EXCERPT PROVIDED:
=-=-=
The small things add up. I have some containers in my freezer that I add small portions of leftovers to, they end up as soup, or a mixture of assorted pasta toppings (chopped tomato, basil, Italian sausage, roasted garlic and marinara on linguini anyone?).
I’m still trying to figure out the best system for small amounts of money though. Should I put that random $10 or $20 on my debt at the end of the week as I start my new weekly budget? Should I have it in my sock drawer to pay for unexpected yet non emergency fund worthy items? Should I put it in a high interest savings account and empty it on my debt when it reaches a certain level? Or should I use it as my fun money?
I know from experience that if I leave it in my wallet, there will always be a sale on something at a “stock up” price, or an invitation for dining out that will be too tempting. Depositing small cash into the bank seems tedious (I can imagine the bank teller’s face if I went in to deposit $7.89 in cash to my savings account).
$20 a week saved is $1,040 over the course of a year, which is definitely not an amount to dismiss. What do you do with little bits of things? Do you track it if it’s money? If you save $10 using coupons, do you just buy something else with the money you saved?
Posted by Tim Stobbs on August 22, 2012
In the personal finance world we tend to gush over things like compound interest saying how great it is and how if you start early in saving it will do wonders. While this is true the heavily under rated concept of marginal utility will likely help you almost as much as compound interest if you understand it and apply it correctly.
=-=-=
EXERCISE GOAL:
According to the excerpt on handling small amounts of money, how much does saving $20 a week come to over a year?

Chart analysis data:
=-=-=
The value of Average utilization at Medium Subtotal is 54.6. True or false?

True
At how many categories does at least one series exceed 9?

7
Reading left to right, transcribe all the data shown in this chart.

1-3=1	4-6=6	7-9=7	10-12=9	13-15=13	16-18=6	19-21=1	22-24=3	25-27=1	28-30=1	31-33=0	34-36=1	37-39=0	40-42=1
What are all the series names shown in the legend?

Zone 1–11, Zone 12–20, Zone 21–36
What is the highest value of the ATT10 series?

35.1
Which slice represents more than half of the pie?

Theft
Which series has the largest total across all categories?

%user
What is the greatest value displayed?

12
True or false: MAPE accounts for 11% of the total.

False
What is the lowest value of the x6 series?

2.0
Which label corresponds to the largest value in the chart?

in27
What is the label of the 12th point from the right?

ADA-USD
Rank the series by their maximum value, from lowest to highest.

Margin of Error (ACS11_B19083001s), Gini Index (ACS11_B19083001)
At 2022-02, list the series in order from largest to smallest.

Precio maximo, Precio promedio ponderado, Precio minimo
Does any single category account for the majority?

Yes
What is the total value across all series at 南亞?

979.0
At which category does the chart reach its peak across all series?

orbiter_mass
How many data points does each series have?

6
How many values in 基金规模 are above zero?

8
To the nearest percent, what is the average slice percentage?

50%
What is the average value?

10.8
=-=-=
YOUR SOLUTION:
$1,040